Task description.
Decide whether each statement agrees with the endpoint-check notebook below, answering yes or no and quoting the words that decide it. 1. Running the notebook may use a lot of disk space. 2. A plugin is required for every endpoint. 3. The active, uncommented setting in the code makes the dataset 'brownfield-land'.

Excerpt provided.
┌──
## Check an endpoint
This notebook aims to run the pipeline on a given endpoint to check to see if it will be successful. This includes collecting, pipeline and datset stages. It aims to also highlight useful information as a summary as to whether the endpoint would be successful on our platform. it will download all relevant data to do this and hence might be disk intensive. You'll need to provide the following information:
- collection - this is the collection that the dataset belongs to, this can be extracted from the specification but for this notebook we ask to provide it incase you want to test the pipeline on something which isn't being included in the main site right now
- dataset - this is the dataset that the endpoint is meant to provide data for, technically this can be multiple datasets but this this use case it should just be one. It is also the name of the pipeline that is ran on the individual resources that are downloaded from the endpoint. the terms dataset/pipline are often the same
- organisation - the organisation identifier to be used for the endpoint
- endpoint url - the actual url needed for the endpoint
- plugin - often we use plugins to download the data this is only needed for specific endpoints

If you are seeing errors regarding digital-land, then try 

`pip3 install -e git+https://github.com/digital-land/pipeline.git#egg=digital-land`

And restart the notebook.

In [None]:
import os
import pandas as pd
import urllib
from functions import run_endpoint_workflow, missing_columns
from sqlite_query_functions import DatasetSqlite
from convert_functions import convert_resource
from digital_land.collection import Collection
from data_file import get_duplicates_between_orgs
from download_data import download_dataset

In [None]:
# Extend these lists as/when you need to add other collections

# collection_name = 'article-4-direction-collection'
# collection_name = 'brownfield-land-collection'
# collection_name = 'conservation-area-collection'
# collection_name = 'flood-risk-zone-collection'
# collection_name = 'listed-building-collection'
# collection_name = 'tree-preservation-order-collection'
collection_name = 'developer-contributions'

# dataset = 'article-4-direction'
# dataset = 'article-4-direction-area'
# dataset = 'brownfield-land'
# dataset = 'conservation-area'
# dataset = 'conservation-area-document'
# dataset = 'flood-risk-zone'
# dataset = 'listed-building-outline'
# dataset = 'tree'
# dataset = 'tree-preservation-order'
# dataset = 'tree-preservation-zone'
# dataset = 'developer-agreement-transaction'
# dataset = 'developer-agreement-contribution'
dataset = 'developer-agreement'

# additional_column_mappings=None
# additional_concats=None

# plugin = None
# plugin = 'arcgis'
# plugin = 'wfs'
 
# additional_column_mappings=None

# additional_concats=None

# EXAMPLE / TEST DATA HERE

# collection_name = 'brownfield-land-collection'
# dataset = 'brownfield-land'
organisation = 'local-authority-eng:TEW'
endpoint_url = 'https://tewkesburyborough-my.sharepoint.com/:x:/g/personal/website_tewkesburyborough_onmicrosoft_com/EUtZYznG_r9DmnRTN2GJFywBQDyfS9oWczBkcHk6DEqj5A?e=V8myPt&download=1'
documentation_url = "https://tewkesbury.gov.uk/services/planning/community-infrastructure-levy-cil/developer-contributions/"
└──
Data.
┌──
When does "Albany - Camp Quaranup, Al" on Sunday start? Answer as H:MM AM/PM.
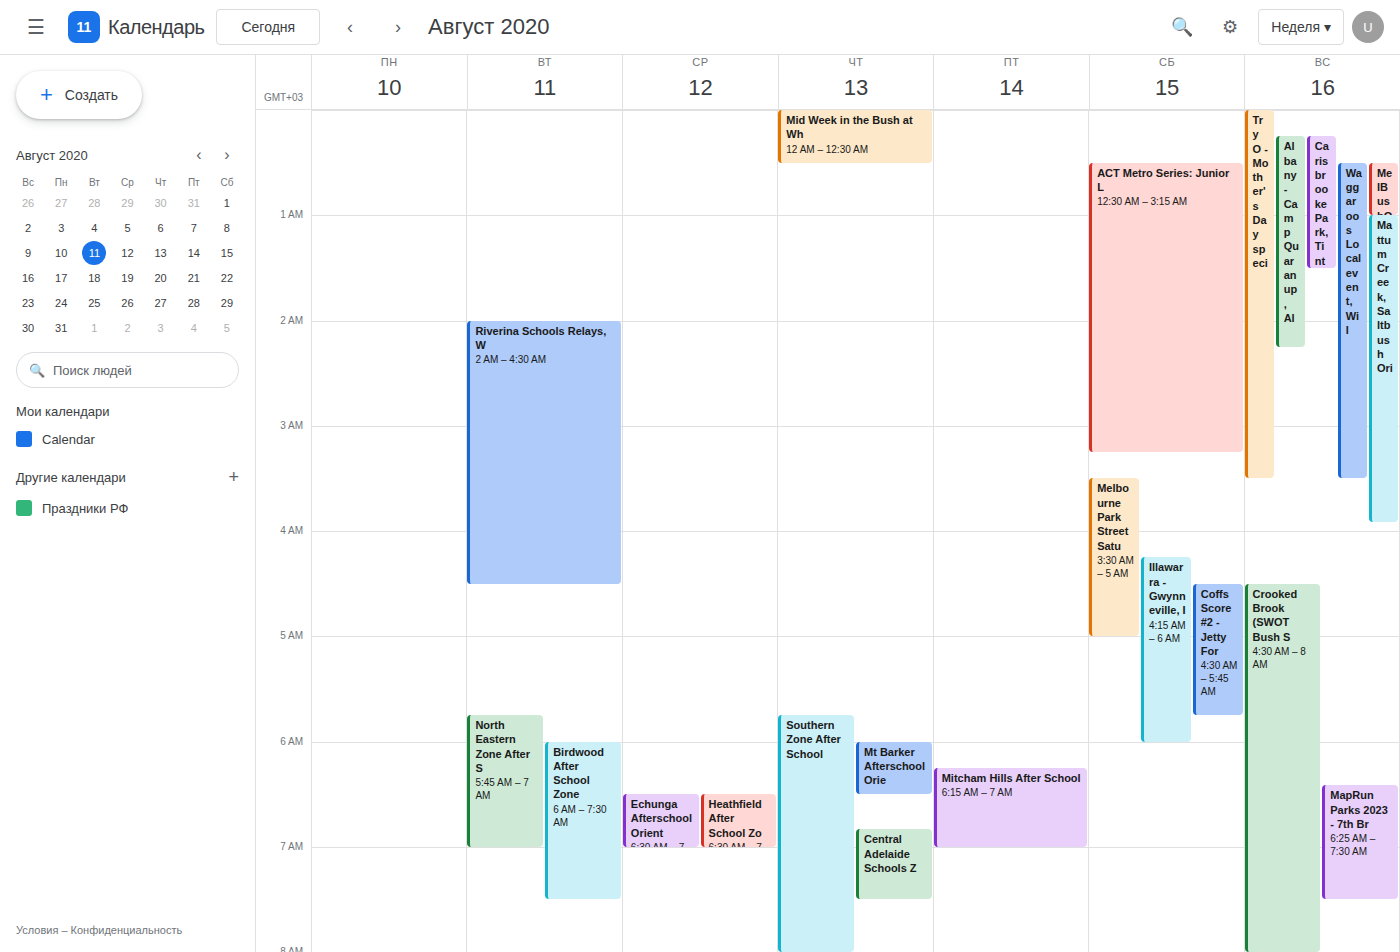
└──
┌──
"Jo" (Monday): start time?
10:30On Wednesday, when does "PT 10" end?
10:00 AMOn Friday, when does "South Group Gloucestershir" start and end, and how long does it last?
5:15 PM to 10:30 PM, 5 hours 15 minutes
└──
┌──
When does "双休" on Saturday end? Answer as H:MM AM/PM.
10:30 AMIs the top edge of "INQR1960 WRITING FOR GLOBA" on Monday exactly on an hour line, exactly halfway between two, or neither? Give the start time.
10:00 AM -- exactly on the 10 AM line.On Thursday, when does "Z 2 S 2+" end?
└──
Finished task.
1. Yes: "might be disk intensive"
2. No: "this is only needed for specific endpoints"
3. No: "dataset = 'developer-agreement'"